[Gespeicherte Daten]

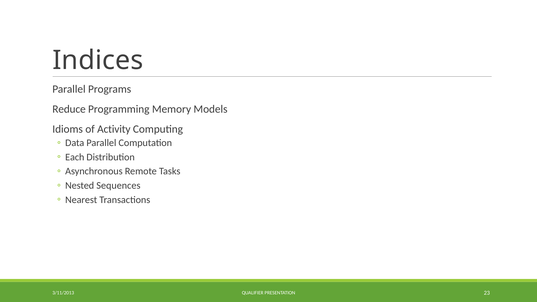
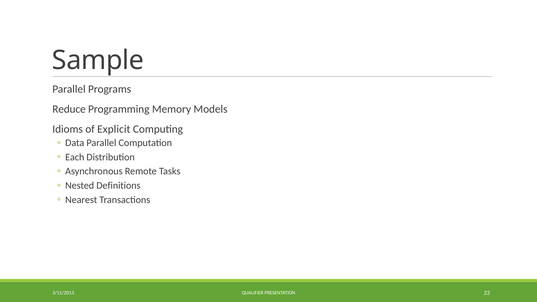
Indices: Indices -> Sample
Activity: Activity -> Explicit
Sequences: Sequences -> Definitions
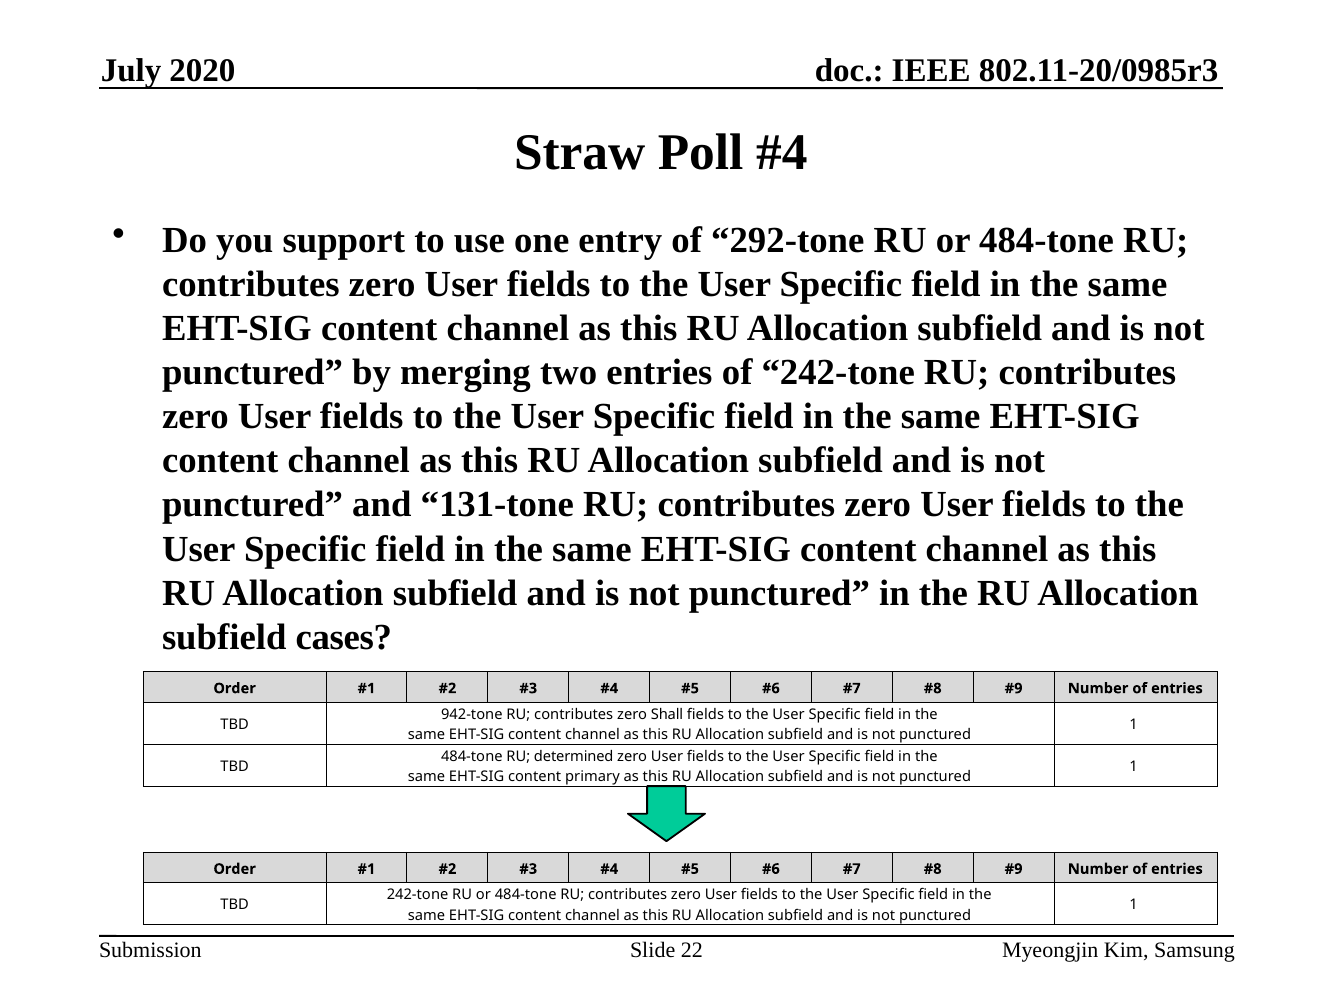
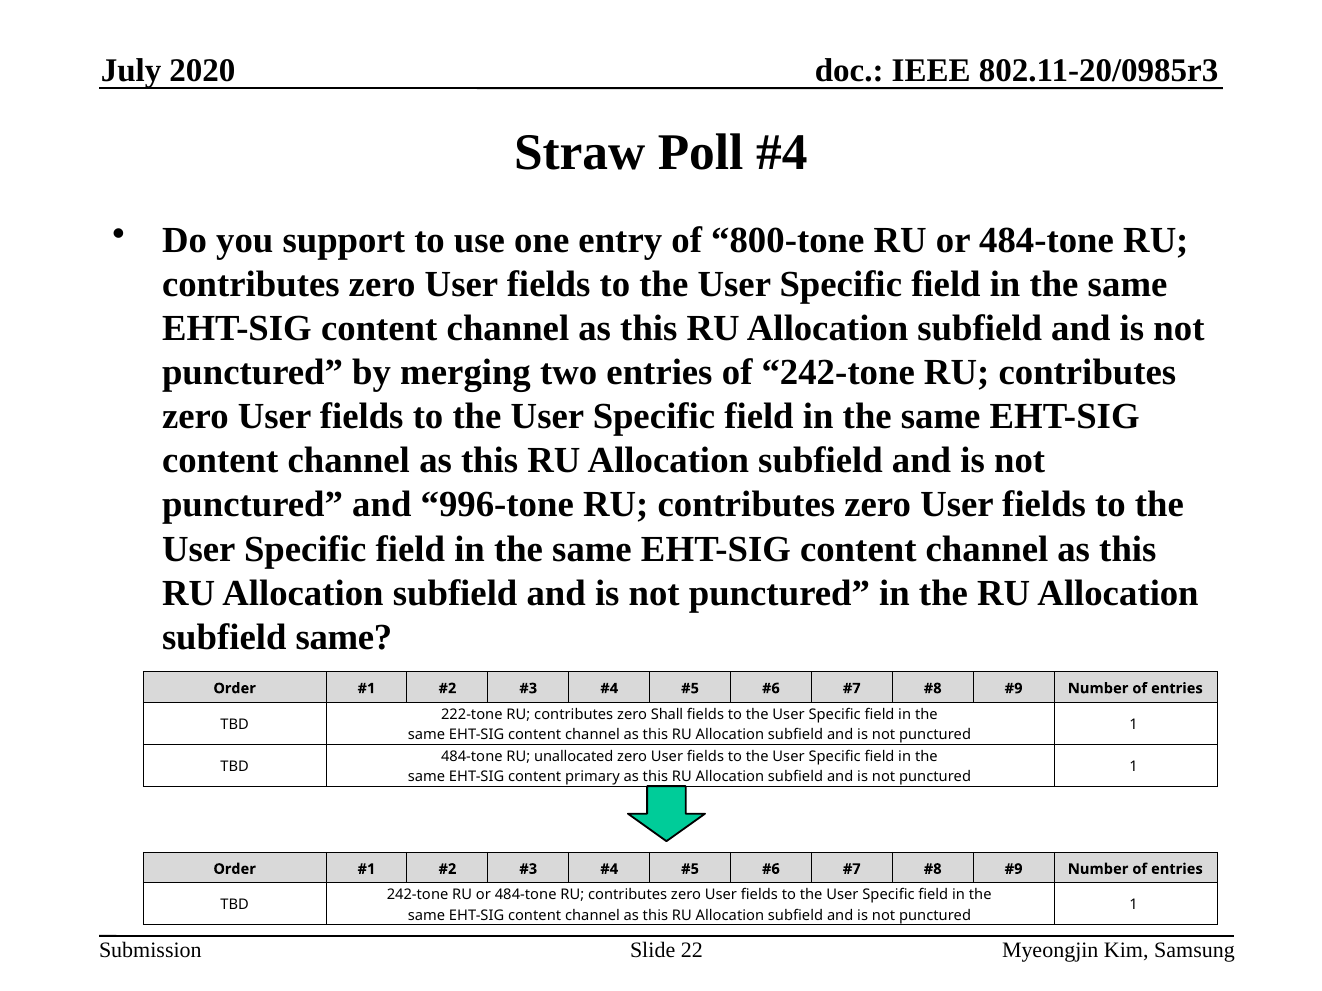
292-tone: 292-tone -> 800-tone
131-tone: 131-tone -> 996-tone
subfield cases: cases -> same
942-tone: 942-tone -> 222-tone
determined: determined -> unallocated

## Arbeitsauftrag
Stellen Sie alle Zeilen oben als Markdown-Tabelle mit den Spalten „Nr.“ und „Zeile“ dar, ohne Leerzeilen. Die Bilder werden nicht übernommen.

## Ergebnis
| Nr. | Zeile |
|---|---|
| 1 | Indices: Indices -> Sample |
| 2 | Activity: Activity -> Explicit |
| 3 | Sequences: Sequences -> Definitions |
| 4 | 292-tone: 292-tone -> 800-tone |
| 5 | 131-tone: 131-tone -> 996-tone |
| 6 | subfield cases: cases -> same |
| 7 | 942-tone: 942-tone -> 222-tone |
| 8 | determined: determined -> unallocated |